Portanto, daqui se retira que a legitimidade para a dedução do pedido de indemnização civil depende, apenas, da existência e do conhecimento de um lesado e não já da existência do sujeito processual assistente.

Aliás é de notar que se o lesado for também assistente, poderá intervir no campo processual penal, mas na qualidade de assistente e não de lesado.

No caso vertente, estamos perante crimes de natureza semi-pública em que, portanto, não é obrigatória a constituição de assistente para o exercício da acção penal.

Por seu lado o artº 77 dispõe:

1. “Quando apresentado pelo Ministério Público ou pelo assistente, o pedido é deduzido na acusação ou, em requerimento articulado, no prazo em que esta deve ser formulada”.

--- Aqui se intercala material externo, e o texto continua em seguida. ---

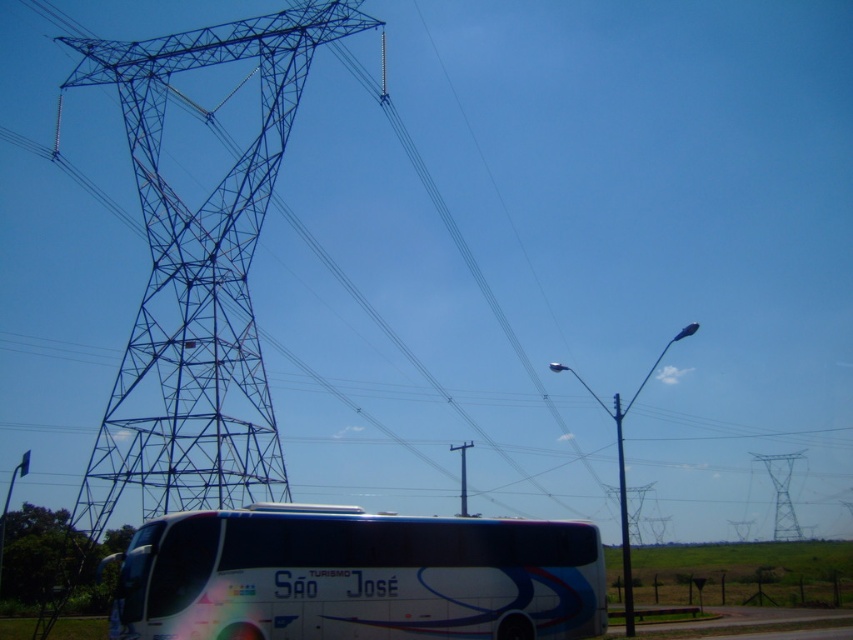
Question: In this image, where is metallic blue tower at left located relative to metallic gray pole at right?

Choices:
 (A) below
 (B) above

Answer: (B)

Question: Which point appears closest to the camera in this image?

Choices:
 (A) (775, 490)
 (B) (265, 81)
 (C) (241, 572)
 (D) (619, 477)

Answer: (C)

Question: Can you confirm if white glossy bus at lower center is positioned above metallic blue tower at right?

Choices:
 (A) no
 (B) yes

Answer: (A)

Question: Which point appears farthest from the camera in this image?

Choices:
 (A) (184, 484)
 (B) (200, 563)

Answer: (A)

Question: Which object is positioned farthest from the white glossy bus at lower center?

Choices:
 (A) metallic blue tower at left
 (B) metallic blue tower at right

Answer: (B)

Question: Can you confirm if metallic blue tower at left is positioned above white glossy bus at lower center?

Choices:
 (A) yes
 (B) no

Answer: (A)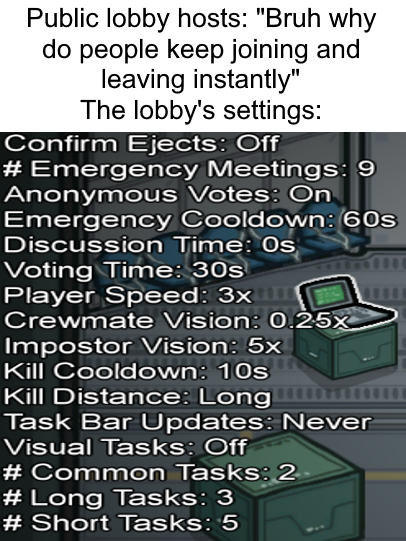
I want to click on floor, so click(374, 395).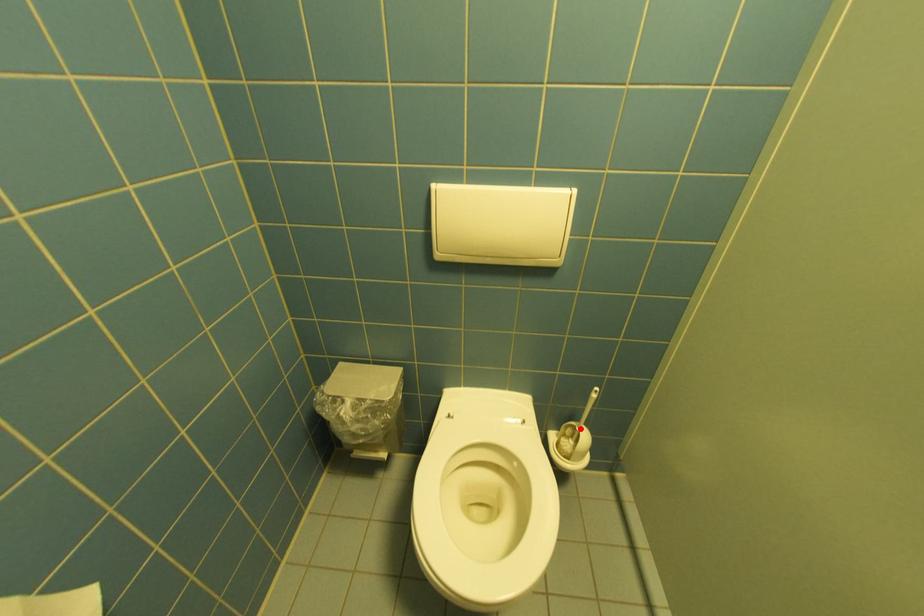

(Portanto, quando o pedido de indemnização civil em processo penal é deduzido pelo Mº Pº ou pelo assistente, como tal já constituído deve sê-lo na própria acusação ou, em requerimento articulado, no prazo em que esta deve ser formulada.

2. “O lesado que tiver manifestado o propósito de deduzir pedido de indemnização civil, nos termos do nº 2 do artº 75º, é notificado do despacho de acusação, ou, não o havendo, do despacho de pronúncia, se a ele houver lugar, para, querendo, deduzir, pedido, em requerimento articulado, no prazo de 20 dias”.

No caso “sub júdice” o recorrente manifestou o propósito de deduzir pedido de indemnização civil. Assim, foi devidamente notificado do despacho de acusação e, para, querendo, deduzir pedido de indemnização civil no prazo de 20 dias – em 26/01/2009.

O recorrente só em 2/02/2009 é que requereu a sua constituição como assistente. Foi admitido a intervir nessa qualidade a 1/04/2009.

O recorrente, ao ser admitido como assistente tem que aceitar o processo no estado em que está, obedecendo aos prazos impostos por lei, não os tentando moldar á sua medida.

Considerando a data da notificação da acusação 26/01/2009 e a da apresentação em juízo do pedido de indemnização civil – 22/04/2009 temos que concluir que há muito se encontrava ultrapassado o prazo de 20 dias estipulados por lei.

Assim bem andou a Sra Juiz ao não admitir o pedido de indemnização civil.

Termos em que se nega provimento ao recurso.

Custas pelo recorrente fixando-se a taxa de justiça em 6 ucs.